Februar: „Eine Friedenskundgebung gegen die Eskalation und den drohenden Krieg in der Ukraine“: Unter diesem Titel hatten mehrere Parteien und Verbände am Mittwoch zu einer gemeinsamen Demonstration aufgerufen. Sie sollte am nächsten Tag stattfinden. Am Donnerstag, 24. Februar, stellte sich die Situation neu dar. Die befürchtete Eskalation war bereits eingetreten, in den Nachrichten wurde über russische Angriffe auf die Ukraine berichtet. Bei der Friedenskundgebung trat auch eine Ukrainerin auf die Bühne, die in Wuppertal lebt. „Ich weiß, dass sich das für alle so anfühlt, als sei das weit weg. Aber das ist es nicht“, sagte sie. „Es ist schlimm, schlimmer als man denkt. Bitte helft uns da, wo ihr könnt.“ In Wuppertal folgte eine Welle der Solidarität mit der Ukraine. Wenige Tage nach Kriegsbeginn kamen die ersten Flüchtlinge aus der Ukraine nach Wuppertal, im Laufe der Wochen wurden es mehr. Für sie wurden Sporthallen als Notunterkunft hergerichtet – wobei die Stadt das Ziel ausgab, dass möglichst viele Ukrainer schnell eine eigene Wohnung finden. Auch ein Kinderheim aus Kiew kam nach Wuppertal. Die Kinder, Jugendlichen und Mitarbeiter leben seitdem in der Jugendherberge. Viele Wuppertaler Organisationen sammelten Geld- und Sachspenden, die teilweise den Geflüchteten in der Stadt zugute kamen, teilweise in das Kriegsgebiet gebracht wurden. Die Hilfsbereitschaft hält auch am Jahresende an.

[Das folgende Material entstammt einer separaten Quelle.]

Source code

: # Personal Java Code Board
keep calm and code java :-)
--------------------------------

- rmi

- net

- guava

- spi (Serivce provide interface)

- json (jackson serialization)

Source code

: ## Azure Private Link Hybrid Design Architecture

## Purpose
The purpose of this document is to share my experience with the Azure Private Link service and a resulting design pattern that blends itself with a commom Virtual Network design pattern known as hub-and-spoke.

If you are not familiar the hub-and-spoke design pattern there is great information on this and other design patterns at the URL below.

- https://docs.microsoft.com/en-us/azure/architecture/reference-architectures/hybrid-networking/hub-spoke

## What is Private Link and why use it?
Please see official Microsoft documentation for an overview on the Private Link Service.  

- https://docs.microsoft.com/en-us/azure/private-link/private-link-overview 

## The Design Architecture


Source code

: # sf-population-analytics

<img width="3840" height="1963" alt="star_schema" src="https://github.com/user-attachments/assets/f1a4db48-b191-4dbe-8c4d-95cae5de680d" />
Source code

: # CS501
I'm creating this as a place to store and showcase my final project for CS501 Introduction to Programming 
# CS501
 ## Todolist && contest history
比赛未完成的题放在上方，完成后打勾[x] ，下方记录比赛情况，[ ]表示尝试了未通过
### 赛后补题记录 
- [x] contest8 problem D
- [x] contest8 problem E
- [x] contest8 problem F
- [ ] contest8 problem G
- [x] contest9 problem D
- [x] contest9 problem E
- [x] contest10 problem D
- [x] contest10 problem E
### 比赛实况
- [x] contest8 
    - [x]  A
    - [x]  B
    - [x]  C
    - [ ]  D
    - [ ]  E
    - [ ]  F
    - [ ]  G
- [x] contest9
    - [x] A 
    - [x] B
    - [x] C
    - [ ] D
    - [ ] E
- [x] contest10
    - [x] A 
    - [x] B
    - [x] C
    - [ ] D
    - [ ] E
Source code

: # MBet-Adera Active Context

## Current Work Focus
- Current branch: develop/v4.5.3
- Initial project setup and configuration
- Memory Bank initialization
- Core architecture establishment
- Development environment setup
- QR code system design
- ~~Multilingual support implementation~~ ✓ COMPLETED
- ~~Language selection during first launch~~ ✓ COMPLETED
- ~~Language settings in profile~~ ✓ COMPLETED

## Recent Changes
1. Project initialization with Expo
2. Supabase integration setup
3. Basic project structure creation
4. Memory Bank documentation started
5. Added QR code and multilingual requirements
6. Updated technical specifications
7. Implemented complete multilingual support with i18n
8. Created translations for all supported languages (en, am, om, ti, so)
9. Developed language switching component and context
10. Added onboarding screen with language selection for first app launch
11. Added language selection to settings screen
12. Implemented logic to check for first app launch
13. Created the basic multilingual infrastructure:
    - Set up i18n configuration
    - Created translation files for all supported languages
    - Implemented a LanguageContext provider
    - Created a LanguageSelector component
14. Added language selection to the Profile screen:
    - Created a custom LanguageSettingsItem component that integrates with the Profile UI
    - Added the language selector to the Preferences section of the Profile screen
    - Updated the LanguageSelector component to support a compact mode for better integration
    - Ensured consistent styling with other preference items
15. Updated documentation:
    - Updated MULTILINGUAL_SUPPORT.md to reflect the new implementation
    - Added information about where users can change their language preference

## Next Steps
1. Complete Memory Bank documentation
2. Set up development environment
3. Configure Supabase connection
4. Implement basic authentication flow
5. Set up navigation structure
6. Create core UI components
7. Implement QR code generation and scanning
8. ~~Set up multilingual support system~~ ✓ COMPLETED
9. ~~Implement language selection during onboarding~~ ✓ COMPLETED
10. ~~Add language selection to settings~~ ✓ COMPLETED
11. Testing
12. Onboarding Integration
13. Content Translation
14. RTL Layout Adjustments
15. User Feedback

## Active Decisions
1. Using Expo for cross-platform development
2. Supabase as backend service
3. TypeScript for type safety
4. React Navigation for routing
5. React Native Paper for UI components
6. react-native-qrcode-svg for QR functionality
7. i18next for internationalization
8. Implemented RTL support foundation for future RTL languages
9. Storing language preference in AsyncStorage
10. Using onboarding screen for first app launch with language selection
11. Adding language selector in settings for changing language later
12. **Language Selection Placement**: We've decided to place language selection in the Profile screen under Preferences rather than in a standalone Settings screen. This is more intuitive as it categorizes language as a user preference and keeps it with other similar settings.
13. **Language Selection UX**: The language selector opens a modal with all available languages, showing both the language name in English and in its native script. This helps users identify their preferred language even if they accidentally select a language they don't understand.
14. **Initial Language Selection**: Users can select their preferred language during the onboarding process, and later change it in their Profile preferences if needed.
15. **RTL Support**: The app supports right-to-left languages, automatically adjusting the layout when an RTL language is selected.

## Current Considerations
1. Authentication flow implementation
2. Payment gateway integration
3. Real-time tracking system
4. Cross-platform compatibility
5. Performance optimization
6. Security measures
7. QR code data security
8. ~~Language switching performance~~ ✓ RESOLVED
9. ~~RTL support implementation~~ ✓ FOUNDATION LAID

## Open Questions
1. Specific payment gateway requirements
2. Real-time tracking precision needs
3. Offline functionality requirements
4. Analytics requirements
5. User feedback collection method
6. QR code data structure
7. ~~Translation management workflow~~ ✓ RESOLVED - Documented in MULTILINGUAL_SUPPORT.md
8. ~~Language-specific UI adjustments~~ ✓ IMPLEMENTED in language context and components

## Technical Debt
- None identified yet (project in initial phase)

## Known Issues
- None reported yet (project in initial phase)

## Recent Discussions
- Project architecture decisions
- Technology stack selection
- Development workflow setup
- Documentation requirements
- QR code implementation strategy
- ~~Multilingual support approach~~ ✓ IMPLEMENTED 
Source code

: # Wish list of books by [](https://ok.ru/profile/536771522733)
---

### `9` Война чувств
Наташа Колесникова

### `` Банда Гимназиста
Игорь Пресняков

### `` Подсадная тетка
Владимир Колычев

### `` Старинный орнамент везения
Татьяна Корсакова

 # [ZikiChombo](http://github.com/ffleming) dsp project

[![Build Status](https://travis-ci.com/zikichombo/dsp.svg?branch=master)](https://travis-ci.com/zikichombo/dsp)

März: In Wuppertal gibt es wieder ein Sternerestaurant: Das Shiraz an der Wittener Straße wurde mit einem Michelin-Stern ausgezeichnet. Am Mittwoch, 9. März, wurden die deutschen Sterne für 2022 in Hamburg bekannt gegeben. Insgesamt sind es 327 Restaurants. „Man muss ein bisschen Acht geben, dass man an dem kleinen, mit Schiefer verkleideten Gasthaus nicht vorbeifährt“, steht im Michelin-Guide über das Shiraz, es gebe ambitionierte klassische Küche mit modernen Einflüssen. „Geschmackvoll hat man dem rustikalen Rahmen des Hauses eine elegante Note verliehen, dazu der schöne Blick über das ‚Wuppertal‘ – auch von der Terrasse.“ Koch Alexander Hoppe verriet der WZ, dass auch er Ketchup, Mayonnaise und Senf im Kühlschrank hat. „Fertiggerichte kommen mir aber nicht ins Haus.“ Er möge gern Joghurt, den er mit Früchten verfeinert, und Salat, der schnell zubereitet ist.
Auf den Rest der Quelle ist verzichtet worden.